Saved entries
--- --- ---
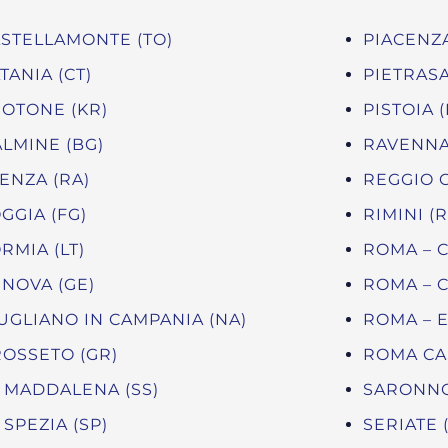
STELLAMONTE (TO)
PIACENZA
TANIA (CT)
PIETRASA
OTONE (KR)
PISTOIA (
LMINE (BG)
RAVENNA
ENZA (RA)
REGGIO C
GGIA (FG)
RIMINI (
RMIA (LT)
ROMA – C
NOVA (GE)
ROMA – 
UGLIANO IN CAMPANIA (NA)
ROMA – 
OSSETO (GR)
ROMA CA
 MADDALENA (SS)
SARONNO
 SPEZIA (SP)
SERIATE 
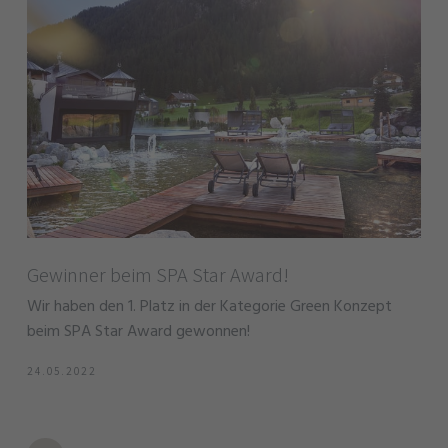
Gewinner beim SPA Star Award!
Wir haben den 1. Platz in der Kategorie Green Konzept
beim SPA Star Award gewonnen!
24.05.2022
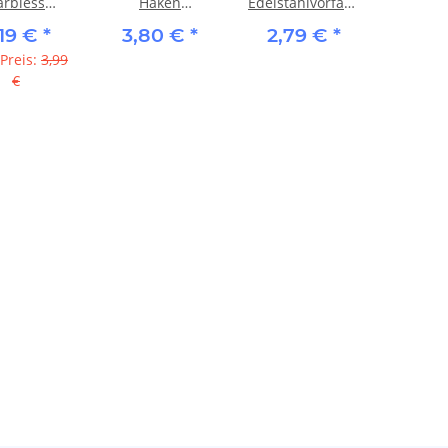
arbless
Haken
Edelstahlvorfach
onhaken) -
(Schonhaken) -
mit
,19 €
*
3,80 €
*
2,79 €
*
t Band Rig
Karpfen (RL238)
Dreifachwirbel
 Preis:
3,99
€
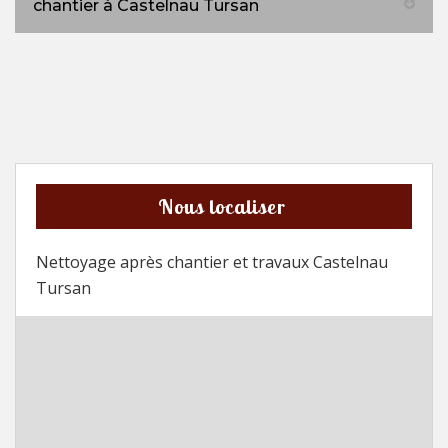
chantier à Castelnau Tursan
Nous localiser
Nettoyage après chantier et travaux Castelnau
Tursan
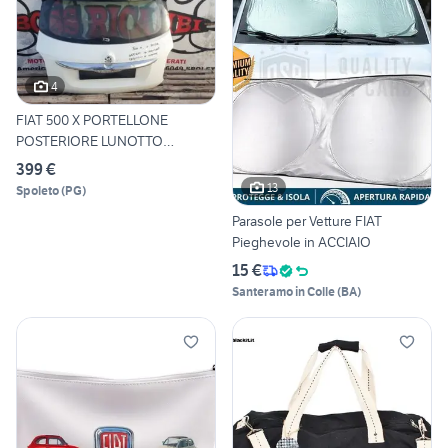
4
FIAT 500 X PORTELLONE
POSTERIORE LUNOTTO
SPOILER
399 €
13
Spoleto
(
PG
)
Parasole per Vetture FIAT
Pieghevole in ACCIAIO
15 €
Santeramo in Colle
(
BA
)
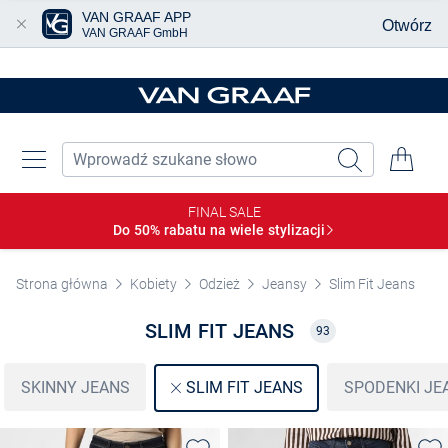
VAN GRAAF APP
Otwórz
VAN GRAAF GmbH
Przjedź do głównej zawartości
FINAL SALE
Do 50% rabatu na wiele
stylizacji
Strona główna
Kobiety
Odzież
Jeansy
Slim Fit Jeans
SLIM FIT JEANS
93
SKINNY JEANS
SPODENKI J
SLIM FIT JEANS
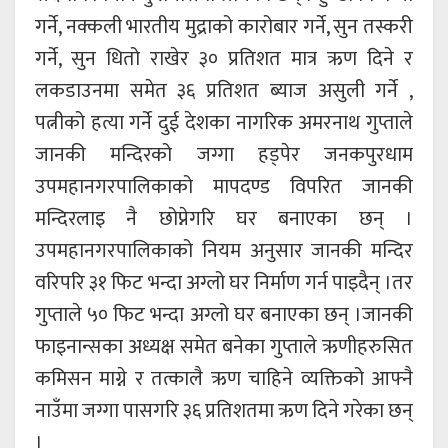
गर्ने, नक्कली भारतीय मुद्राको कारोबार गर्ने, सुन तस्करी
गर्ने, सुन धितो राखेर ३० प्रतिशत मात्र ऋण दिने र
लकडाउनमा समेत ३६ प्रतिशत ब्याज असुली गर्ने ,
पत्नीको हत्या गर्ने दुई देशका नागरिक अमरनाथ गुप्ताले
जानकी मन्दिरको जग्गा हड्पेर जनकपुरधाम
उपमहानगरपालिकाको मापदण्ड विपरित जानकी
मन्दिरलाइ नै छोप्नेगरि घर बनाएका छन् ।
उपमहानगरपालिकाको नियम अनुसार जानकी मन्दिर
वरिपरि ३१ फिट भन्दा अग्लो घर निर्माण गर्न पाइदैन् ।तर
गुप्ताले ५० फिट भन्दा अग्लो घर बनाएका छन् ।जानकी
फाइनान्सका अध्यक्ष समेत बनेका गुप्ताले ऋणीहरुसित
कमिसन माग्ने र तत्कालै ऋण चाहिने व्यक्तिको आफ्नै
नाउँमा जग्गा पासगरि ३६ प्रतिशतमा ऋण दिने गरेका छन्
।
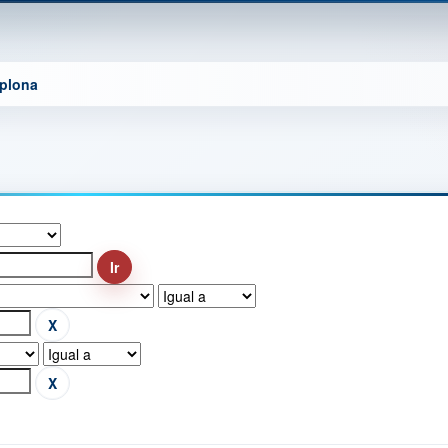
mplona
--- --- ---
Without including any pictures, output each entry above exactly as it appears.

FINAL ANSWER:
STELLAMONTE (TO)
PIACENZA
TANIA (CT)
PIETRASA
OTONE (KR)
PISTOIA (
LMINE (BG)
RAVENNA
ENZA (RA)
REGGIO C
GGIA (FG)
RIMINI (
RMIA (LT)
ROMA – C
NOVA (GE)
ROMA – 
UGLIANO IN CAMPANIA (NA)
ROMA – 
OSSETO (GR)
ROMA CA
 MADDALENA (SS)
SARONNO
 SPEZIA (SP)
SERIATE 
Gewinner beim SPA Star Award!
Wir haben den 1. Platz in der Kategorie Green Konzept
beim SPA Star Award gewonnen!
24.05.2022
arbless
Haken
Edelstahlvorfach
onhaken) -
(Schonhaken) -
mit
,19 €
*
3,80 €
*
2,79 €
*
t Band Rig
Karpfen (RL238)
Dreifachwirbel
 Preis:
3,99
€
chantier à Castelnau Tursan
Nous localiser
Nettoyage après chantier et travaux Castelnau
Tursan
4
FIAT 500 X PORTELLONE
POSTERIORE LUNOTTO
SPOILER
399 €
13
Spoleto
(
PG
)
Parasole per Vetture FIAT
Pieghevole in ACCIAIO
15 €
Santeramo in Colle
(
BA
)
VAN GRAAF APP
Otwórz
VAN GRAAF GmbH
Przjedź do głównej zawartości
FINAL SALE
Do 50% rabatu na wiele
stylizacji
Strona główna
Kobiety
Odzież
Jeansy
Slim Fit Jeans
SLIM FIT JEANS
93
SKINNY JEANS
SPODENKI J
SLIM FIT JEANS
गर्ने, नक्कली भारतीय मुद्राको कारोबार गर्ने, सुन तस्करी
गर्ने, सुन धितो राखेर ३० प्रतिशत मात्र ऋण दिने र
लकडाउनमा समेत ३६ प्रतिशत ब्याज असुली गर्ने ,
पत्नीको हत्या गर्ने दुई देशका नागरिक अमरनाथ गुप्ताले
जानकी मन्दिरको जग्गा हड्पेर जनकपुरधाम
उपमहानगरपालिकाको मापदण्ड विपरित जानकी
मन्दिरलाइ नै छोप्नेगरि घर बनाएका छन् ।
उपमहानगरपालिकाको नियम अनुसार जानकी मन्दिर
वरिपरि ३१ फिट भन्दा अग्लो घर निर्माण गर्न पाइदैन् ।तर
गुप्ताले ५० फिट भन्दा अग्लो घर बनाएका छन् ।जानकी
फाइनान्सका अध्यक्ष समेत बनेका गुप्ताले ऋणीहरुसित
कमिसन माग्ने र तत्कालै ऋण चाहिने व्यक्तिको आफ्नै
नाउँमा जग्गा पासगरि ३६ प्रतिशतमा ऋण दिने गरेका छन्
।
mplona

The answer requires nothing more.